TASK: The listing is to be returned word for word, without its images.

GIVEN MATERIAL:
- - - - -

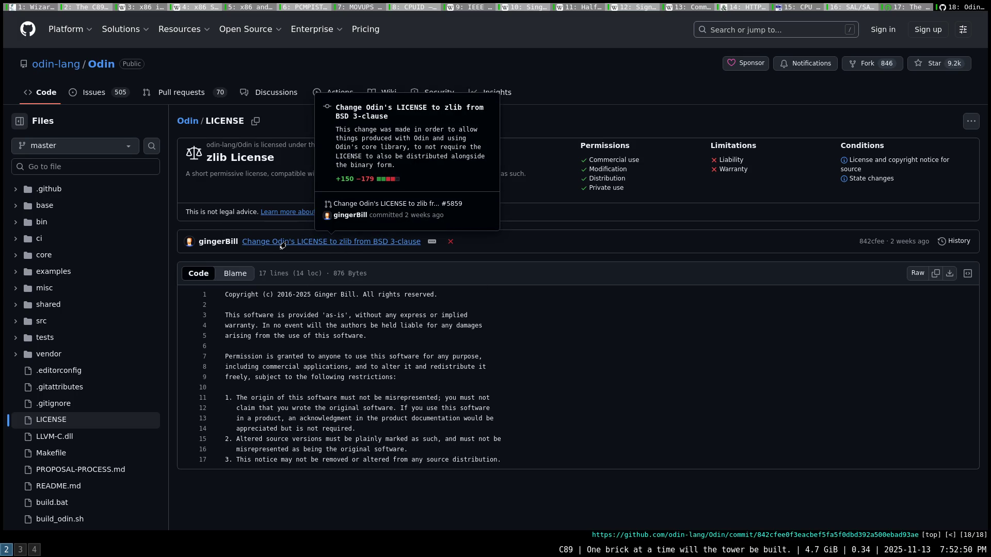
left_click(431, 241)
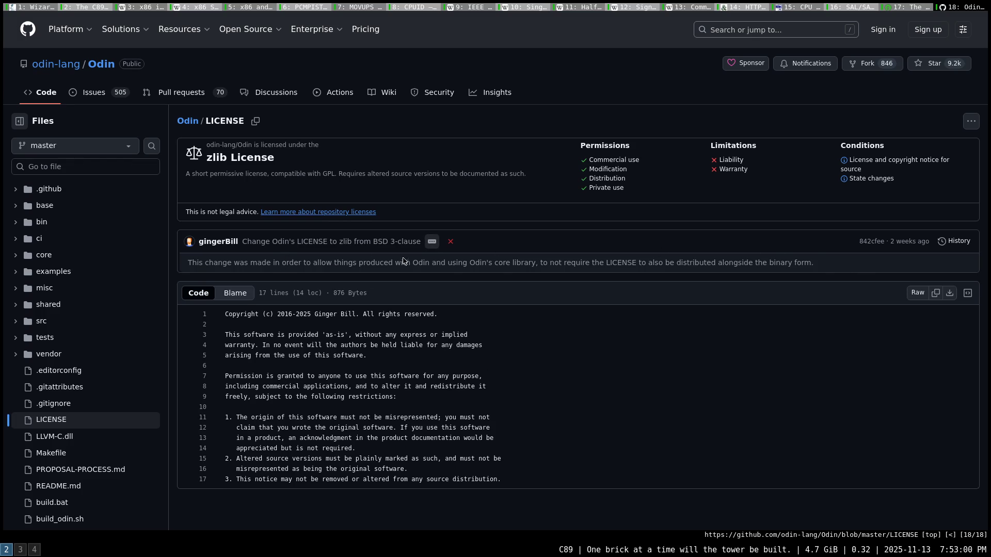
- Open the license-change commit 842cfee and select the binary redistribution clause lines in its diff
left_click(859, 247)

- - - - -

ANSWER TO THIS EXERCISE:
left_click(431, 241)
- Open the license-change commit 842cfee and select the binary redistribution clause lines in its diff
left_click(859, 247)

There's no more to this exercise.